The US Naval Handbook (2007) states:
Although the principle of proportionality underlying the concept of collateral damage continues to apply in such cases, the presence of civilians within or adjacent to a legitimate military objective does not preclude attack of it. Such military objectives may be lawfully targeted and destroyed as needed for mission accomplishment. In such cases, responsibility for the injury and/or death of such civilians, if any, falls on the belligerent so employing them.
The presence of civilian workers, such as technical representatives aboard a warship or employees in a munitions factory, in or on a military objective, does not alter the status of the military objective. These civilians may be excluded from the proportionality analysis.

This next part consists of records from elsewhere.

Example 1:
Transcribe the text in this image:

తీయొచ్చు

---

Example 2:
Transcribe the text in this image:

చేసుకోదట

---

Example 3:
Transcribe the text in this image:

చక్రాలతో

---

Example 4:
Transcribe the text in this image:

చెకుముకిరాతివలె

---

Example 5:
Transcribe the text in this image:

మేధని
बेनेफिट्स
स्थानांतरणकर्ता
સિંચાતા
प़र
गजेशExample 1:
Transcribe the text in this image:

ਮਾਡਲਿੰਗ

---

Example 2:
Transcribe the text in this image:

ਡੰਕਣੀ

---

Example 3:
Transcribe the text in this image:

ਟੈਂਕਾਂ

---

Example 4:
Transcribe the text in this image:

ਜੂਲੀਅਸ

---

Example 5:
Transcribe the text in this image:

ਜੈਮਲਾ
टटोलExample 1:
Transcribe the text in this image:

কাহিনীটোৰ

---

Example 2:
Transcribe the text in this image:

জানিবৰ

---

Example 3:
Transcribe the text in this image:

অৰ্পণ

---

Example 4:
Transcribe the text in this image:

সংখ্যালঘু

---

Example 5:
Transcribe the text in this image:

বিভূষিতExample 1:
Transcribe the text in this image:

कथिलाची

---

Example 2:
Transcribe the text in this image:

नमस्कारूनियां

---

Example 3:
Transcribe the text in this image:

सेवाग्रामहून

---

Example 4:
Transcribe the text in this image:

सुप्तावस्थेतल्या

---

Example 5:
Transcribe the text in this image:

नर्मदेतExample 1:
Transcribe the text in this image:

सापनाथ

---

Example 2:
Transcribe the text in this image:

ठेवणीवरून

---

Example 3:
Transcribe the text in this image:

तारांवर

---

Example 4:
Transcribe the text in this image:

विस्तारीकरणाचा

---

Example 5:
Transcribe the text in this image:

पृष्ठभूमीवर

Civilians who voluntarily place themselves in or on a military objective as “human shields” in order to deter a lawful attack do not alter the status of the military objective. While the law of armed conflict is not fully developed in such cases, such persons may also be considered to be taking a direct part in hostilities or contributing directly to the enemy’s warfighting/war-sustaining capability, and may be excluded from the proportionality analysis. Attacks under such circumstances likely raise political, strategic, and operational issues that commanders should identify and consider when making targeting decisions.
In 1989, a US memorandum of law concerning the prohibition of assassination stated:
Civilians who work within a military objective are at risk from attack during the times in which they are present within that objective, whether their injury or death is incidental to the attack of that military objective or results from their direct attack … The substitution of a civilian in a position or billet that normally would be occupied by a member of the military will not make that position immune from attack.
In 1992, in its final report to Congress on the conduct of the Gulf War, the US Department of Defense stated:
Civilians using those bridges or near other targets at the time of their attack were at risk of injury incidental to the legitimate attack of those targets … The presence of civilians will not render a target immune from attack; legitimate targets may be attacked wherever located (outside neutral territory and waters).